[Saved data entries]
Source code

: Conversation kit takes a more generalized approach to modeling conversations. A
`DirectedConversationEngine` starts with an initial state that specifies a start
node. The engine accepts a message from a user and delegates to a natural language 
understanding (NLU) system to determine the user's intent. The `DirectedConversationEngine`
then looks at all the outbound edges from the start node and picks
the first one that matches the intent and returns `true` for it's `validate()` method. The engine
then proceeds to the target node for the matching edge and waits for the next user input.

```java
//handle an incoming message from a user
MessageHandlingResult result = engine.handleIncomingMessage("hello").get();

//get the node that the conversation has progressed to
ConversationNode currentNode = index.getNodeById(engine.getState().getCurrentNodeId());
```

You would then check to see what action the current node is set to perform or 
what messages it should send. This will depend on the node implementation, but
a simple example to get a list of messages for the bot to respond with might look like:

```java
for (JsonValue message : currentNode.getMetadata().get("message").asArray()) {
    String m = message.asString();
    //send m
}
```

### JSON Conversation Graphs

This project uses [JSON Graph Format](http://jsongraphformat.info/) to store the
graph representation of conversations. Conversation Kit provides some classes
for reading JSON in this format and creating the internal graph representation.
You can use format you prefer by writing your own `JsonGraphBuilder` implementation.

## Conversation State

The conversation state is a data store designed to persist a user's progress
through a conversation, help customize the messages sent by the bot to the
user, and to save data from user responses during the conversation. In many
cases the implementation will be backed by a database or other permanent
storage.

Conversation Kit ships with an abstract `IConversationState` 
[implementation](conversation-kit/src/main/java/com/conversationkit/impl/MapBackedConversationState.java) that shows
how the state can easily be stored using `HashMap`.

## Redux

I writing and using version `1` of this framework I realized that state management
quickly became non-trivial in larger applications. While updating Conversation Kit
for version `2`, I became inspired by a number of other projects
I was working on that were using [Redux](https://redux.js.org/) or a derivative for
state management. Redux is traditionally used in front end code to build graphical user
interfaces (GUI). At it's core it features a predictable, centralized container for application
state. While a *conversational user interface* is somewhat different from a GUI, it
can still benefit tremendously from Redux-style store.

What is required
Once you have read the records above, output each of them verbatim.

Output for this task
Source code

: Conversation kit takes a more generalized approach to modeling conversations. A
`DirectedConversationEngine` starts with an initial state that specifies a start
node. The engine accepts a message from a user and delegates to a natural language 
understanding (NLU) system to determine the user's intent. The `DirectedConversationEngine`
then looks at all the outbound edges from the start node and picks
the first one that matches the intent and returns `true` for it's `validate()` method. The engine
then proceeds to the target node for the matching edge and waits for the next user input.

```java
//handle an incoming message from a user
MessageHandlingResult result = engine.handleIncomingMessage("hello").get();

//get the node that the conversation has progressed to
ConversationNode currentNode = index.getNodeById(engine.getState().getCurrentNodeId());
```

You would then check to see what action the current node is set to perform or 
what messages it should send. This will depend on the node implementation, but
a simple example to get a list of messages for the bot to respond with might look like:

```java
for (JsonValue message : currentNode.getMetadata().get("message").asArray()) {
    String m = message.asString();
    //send m
}
```

### JSON Conversation Graphs

This project uses [JSON Graph Format](http://jsongraphformat.info/) to store the
graph representation of conversations. Conversation Kit provides some classes
for reading JSON in this format and creating the internal graph representation.
You can use format you prefer by writing your own `JsonGraphBuilder` implementation.

## Conversation State

The conversation state is a data store designed to persist a user's progress
through a conversation, help customize the messages sent by the bot to the
user, and to save data from user responses during the conversation. In many
cases the implementation will be backed by a database or other permanent
storage.

Conversation Kit ships with an abstract `IConversationState` 
[implementation](conversation-kit/src/main/java/com/conversationkit/impl/MapBackedConversationState.java) that shows
how the state can easily be stored using `HashMap`.

## Redux

I writing and using version `1` of this framework I realized that state management
quickly became non-trivial in larger applications. While updating Conversation Kit
for version `2`, I became inspired by a number of other projects
I was working on that were using [Redux](https://redux.js.org/) or a derivative for
state management. Redux is traditionally used in front end code to build graphical user
interfaces (GUI). At it's core it features a predictable, centralized container for application
state. While a *conversational user interface* is somewhat different from a GUI, it
can still benefit tremendously from Redux-style store.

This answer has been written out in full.